DESCRIPTION OF THE TASK:
Copy out the records so that each line matches the original.

INFORMATION:

* * * * * * * * *

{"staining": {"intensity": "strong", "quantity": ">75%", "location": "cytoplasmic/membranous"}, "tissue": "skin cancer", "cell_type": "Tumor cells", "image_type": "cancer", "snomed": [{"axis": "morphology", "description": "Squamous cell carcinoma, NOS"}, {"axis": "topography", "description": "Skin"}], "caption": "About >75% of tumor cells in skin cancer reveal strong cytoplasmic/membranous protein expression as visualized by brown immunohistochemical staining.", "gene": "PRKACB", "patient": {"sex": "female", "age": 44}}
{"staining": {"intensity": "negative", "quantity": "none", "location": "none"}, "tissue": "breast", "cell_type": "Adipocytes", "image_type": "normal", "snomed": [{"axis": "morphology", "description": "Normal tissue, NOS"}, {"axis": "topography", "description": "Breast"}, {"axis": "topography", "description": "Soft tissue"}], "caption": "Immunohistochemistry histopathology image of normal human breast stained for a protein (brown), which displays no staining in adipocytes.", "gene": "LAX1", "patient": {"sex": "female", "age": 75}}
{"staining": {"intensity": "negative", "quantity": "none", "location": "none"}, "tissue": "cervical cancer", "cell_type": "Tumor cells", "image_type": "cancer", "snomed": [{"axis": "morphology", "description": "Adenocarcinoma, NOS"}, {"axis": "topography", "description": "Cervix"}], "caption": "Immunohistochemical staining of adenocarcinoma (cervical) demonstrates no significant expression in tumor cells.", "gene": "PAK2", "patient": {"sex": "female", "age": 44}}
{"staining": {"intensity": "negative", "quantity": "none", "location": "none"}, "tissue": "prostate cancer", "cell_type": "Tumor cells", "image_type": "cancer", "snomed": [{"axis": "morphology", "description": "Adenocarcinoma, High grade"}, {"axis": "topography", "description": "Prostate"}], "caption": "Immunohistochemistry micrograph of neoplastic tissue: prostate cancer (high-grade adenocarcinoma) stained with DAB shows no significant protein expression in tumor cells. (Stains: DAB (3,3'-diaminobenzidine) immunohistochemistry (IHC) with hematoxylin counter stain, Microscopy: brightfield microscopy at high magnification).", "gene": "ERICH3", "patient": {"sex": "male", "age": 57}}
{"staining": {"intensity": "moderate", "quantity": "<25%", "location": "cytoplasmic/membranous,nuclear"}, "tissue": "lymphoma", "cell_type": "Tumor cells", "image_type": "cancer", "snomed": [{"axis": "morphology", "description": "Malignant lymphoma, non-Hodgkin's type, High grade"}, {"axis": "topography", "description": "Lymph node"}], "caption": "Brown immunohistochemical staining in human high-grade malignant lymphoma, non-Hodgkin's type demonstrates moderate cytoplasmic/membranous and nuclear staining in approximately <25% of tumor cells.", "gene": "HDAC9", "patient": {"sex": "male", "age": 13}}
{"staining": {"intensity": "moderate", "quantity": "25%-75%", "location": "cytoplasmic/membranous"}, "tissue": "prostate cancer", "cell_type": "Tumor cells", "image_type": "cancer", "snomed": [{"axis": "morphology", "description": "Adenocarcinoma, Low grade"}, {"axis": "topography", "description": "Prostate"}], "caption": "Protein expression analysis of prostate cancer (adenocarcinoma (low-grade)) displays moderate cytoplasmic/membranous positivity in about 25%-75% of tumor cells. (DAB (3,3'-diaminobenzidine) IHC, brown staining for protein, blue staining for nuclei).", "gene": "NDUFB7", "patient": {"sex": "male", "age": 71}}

* * * * * * * * *

FINISHED EXERCISE:
{"staining": {"intensity": "strong", "quantity": ">75%", "location": "cytoplasmic/membranous"}, "tissue": "skin cancer", "cell_type": "Tumor cells", "image_type": "cancer", "snomed": [{"axis": "morphology", "description": "Squamous cell carcinoma, NOS"}, {"axis": "topography", "description": "Skin"}], "caption": "About >75% of tumor cells in skin cancer reveal strong cytoplasmic/membranous protein expression as visualized by brown immunohistochemical staining.", "gene": "PRKACB", "patient": {"sex": "female", "age": 44}}
{"staining": {"intensity": "negative", "quantity": "none", "location": "none"}, "tissue": "breast", "cell_type": "Adipocytes", "image_type": "normal", "snomed": [{"axis": "morphology", "description": "Normal tissue, NOS"}, {"axis": "topography", "description": "Breast"}, {"axis": "topography", "description": "Soft tissue"}], "caption": "Immunohistochemistry histopathology image of normal human breast stained for a protein (brown), which displays no staining in adipocytes.", "gene": "LAX1", "patient": {"sex": "female", "age": 75}}
{"staining": {"intensity": "negative", "quantity": "none", "location": "none"}, "tissue": "cervical cancer", "cell_type": "Tumor cells", "image_type": "cancer", "snomed": [{"axis": "morphology", "description": "Adenocarcinoma, NOS"}, {"axis": "topography", "description": "Cervix"}], "caption": "Immunohistochemical staining of adenocarcinoma (cervical) demonstrates no significant expression in tumor cells.", "gene": "PAK2", "patient": {"sex": "female", "age": 44}}
{"staining": {"intensity": "negative", "quantity": "none", "location": "none"}, "tissue": "prostate cancer", "cell_type": "Tumor cells", "image_type": "cancer", "snomed": [{"axis": "morphology", "description": "Adenocarcinoma, High grade"}, {"axis": "topography", "description": "Prostate"}], "caption": "Immunohistochemistry micrograph of neoplastic tissue: prostate cancer (high-grade adenocarcinoma) stained with DAB shows no significant protein expression in tumor cells. (Stains: DAB (3,3'-diaminobenzidine) immunohistochemistry (IHC) with hematoxylin counter stain, Microscopy: brightfield microscopy at high magnification).", "gene": "ERICH3", "patient": {"sex": "male", "age": 57}}
{"staining": {"intensity": "moderate", "quantity": "<25%", "location": "cytoplasmic/membranous,nuclear"}, "tissue": "lymphoma", "cell_type": "Tumor cells", "image_type": "cancer", "snomed": [{"axis": "morphology", "description": "Malignant lymphoma, non-Hodgkin's type, High grade"}, {"axis": "topography", "description": "Lymph node"}], "caption": "Brown immunohistochemical staining in human high-grade malignant lymphoma, non-Hodgkin's type demonstrates moderate cytoplasmic/membranous and nuclear staining in approximately <25% of tumor cells.", "gene": "HDAC9", "patient": {"sex": "male", "age": 13}}
{"staining": {"intensity": "moderate", "quantity": "25%-75%", "location": "cytoplasmic/membranous"}, "tissue": "prostate cancer", "cell_type": "Tumor cells", "image_type": "cancer", "snomed": [{"axis": "morphology", "description": "Adenocarcinoma, Low grade"}, {"axis": "topography", "description": "Prostate"}], "caption": "Protein expression analysis of prostate cancer (adenocarcinoma (low-grade)) displays moderate cytoplasmic/membranous positivity in about 25%-75% of tumor cells. (DAB (3,3'-diaminobenzidine) IHC, brown staining for protein, blue staining for nuclei).", "gene": "NDUFB7", "patient": {"sex": "male", "age": 71}}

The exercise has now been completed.